The Walloon Regional Act of July 4 2002 on quarries and the Royal Decree of April 7 1953 stipulate no specific criteria for awarding exploration and production rights for the Walloon or Brussels-Capital regions.

The Royal Decree of September 1 2004 sets out the procedure for awarding offshore exploration and production rights. However, it contains no substantive criteria for assessing applications.

Joint ventures

Are there any special legal provisions applicable to joint ventures?

No specific legal provisions apply to joint ventures regarding oil and gas exploration and production. 

Third parties

Can exploration and production rights be transferred to third parties?

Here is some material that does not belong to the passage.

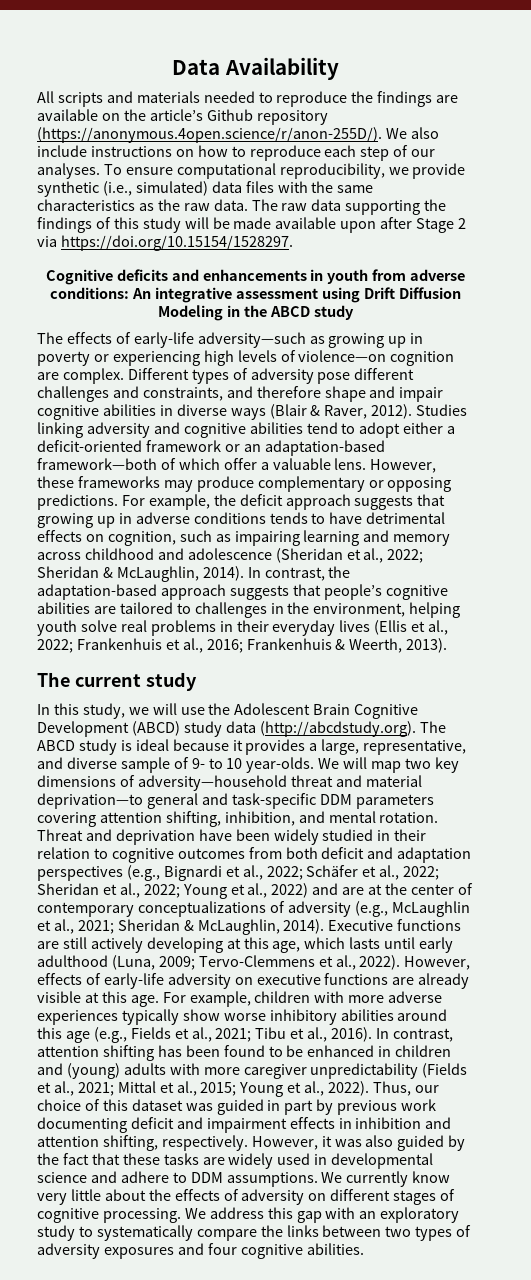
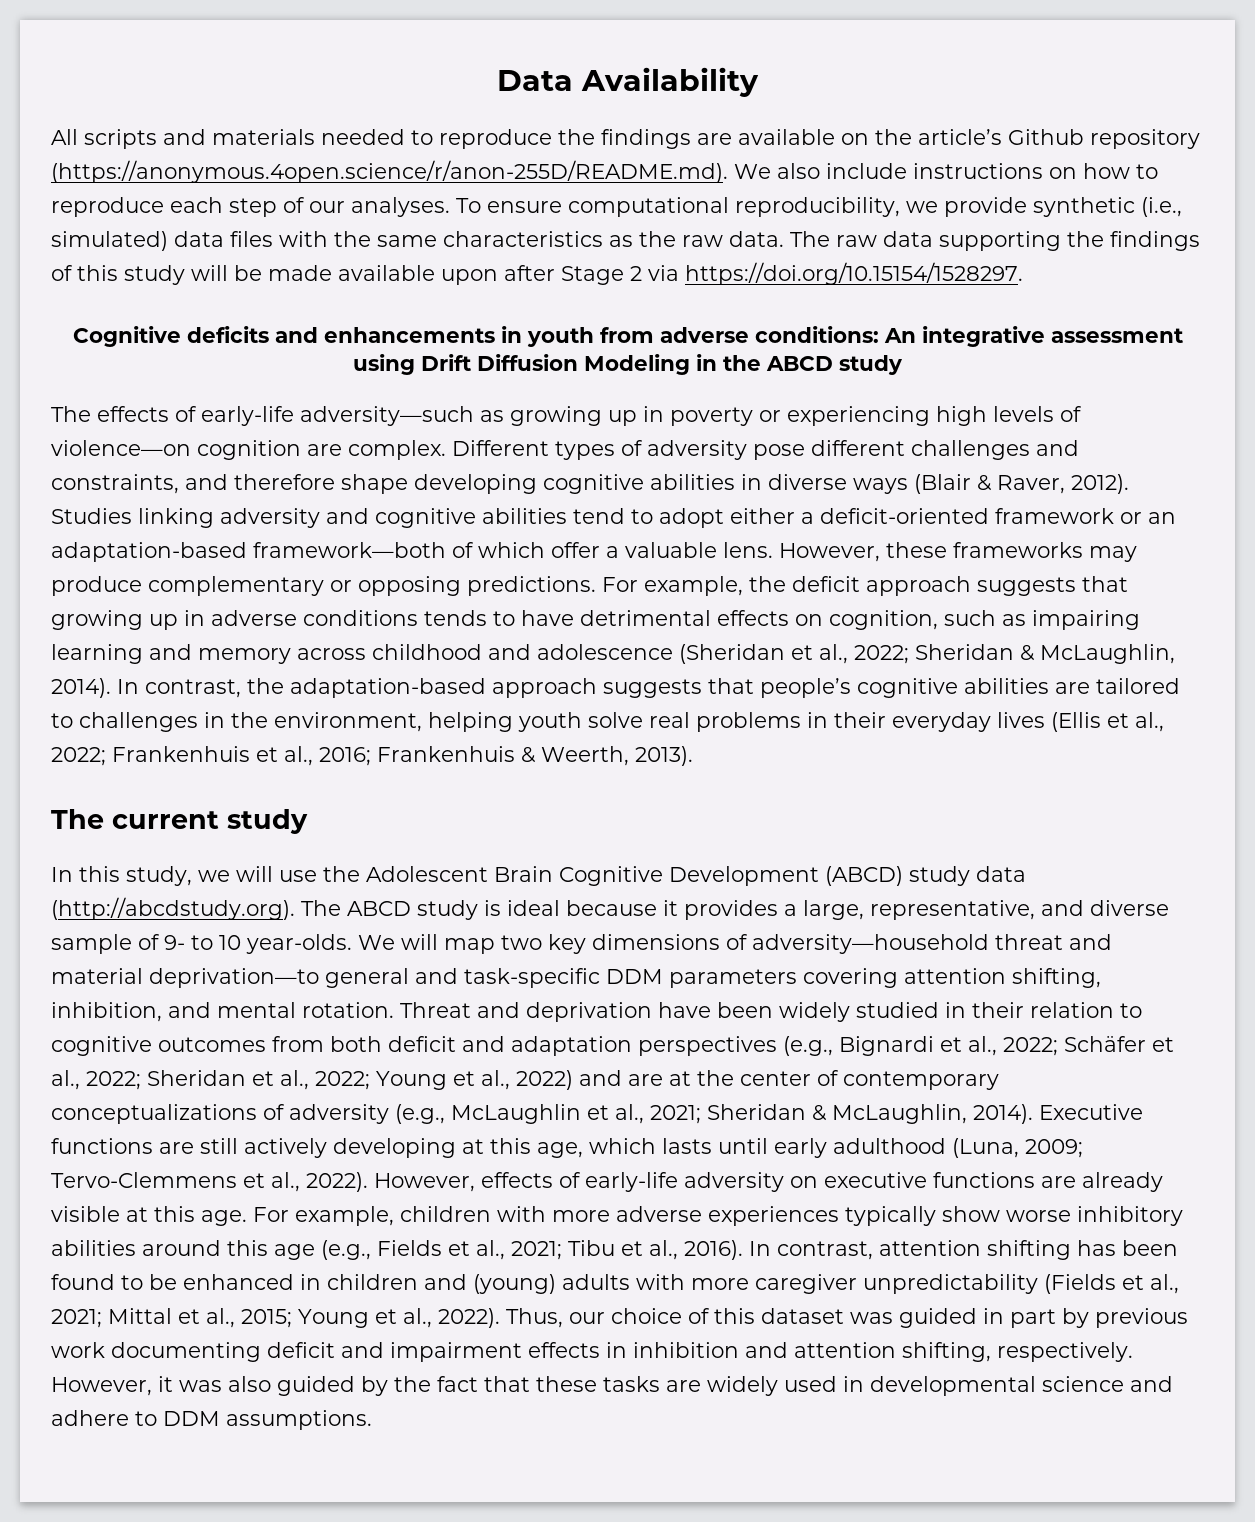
[37,127,382,143] (https://anonymous.4open.science/r/anon-255D/). -> [51,160,728,183] (https://anonymous.4open.science/r/anon-255D/README.md).
[369,386,444,402] and impair -> [414,474,537,494] developing
[321,1171,451,1187] [37,1189,456,1205] [37,1207,460,1223] [37,1225,472,1241] [37,1243,364,1259] We currently know very little about the effects of adversity on different stages of cognitive processing. We address this gap with an exploratory study to systematically compare the links between two types of adversity exposures and four cognitive abilities. -> (372, 1420) none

Licences granted on the basis of the Flemish Regional Act of May 8 2009 concerning deep subsoil can be transferred to third parties subject to prior written approval from the Flemish government. 

For licences granted on the basis of the Walloon Regional Act of March 11 1999 on environmental permits, when an installation is (partially) operated by a party other than the environmental permit holder, that party must make a joint notification to the competent authority together with the original environmental permit holder. The transferee must confirm in writing that it will: 

  • comply with the existing permit’s conditions; and
  • accept any additional conditions. 

As regards the Brussels-Capital region, the Royal Decree of April 7 1953 states that the (partial) transfer of a licence is subject to the same procedure and requirements as the original licence application


Is hydraulic fracturing (‘fracking’) permitted in your jurisdiction?

No specific legislation has been adopted regarding hydraulic fracturing in Belgium. However, in 2014 the Flemish government adopted a moratorium on the exploration and production of hydrocarbons (eg, shale gas) using hydro-fracturing, as it considered that it did not have enough technical and scientific expertise on the subject. Regulation is expected in the future.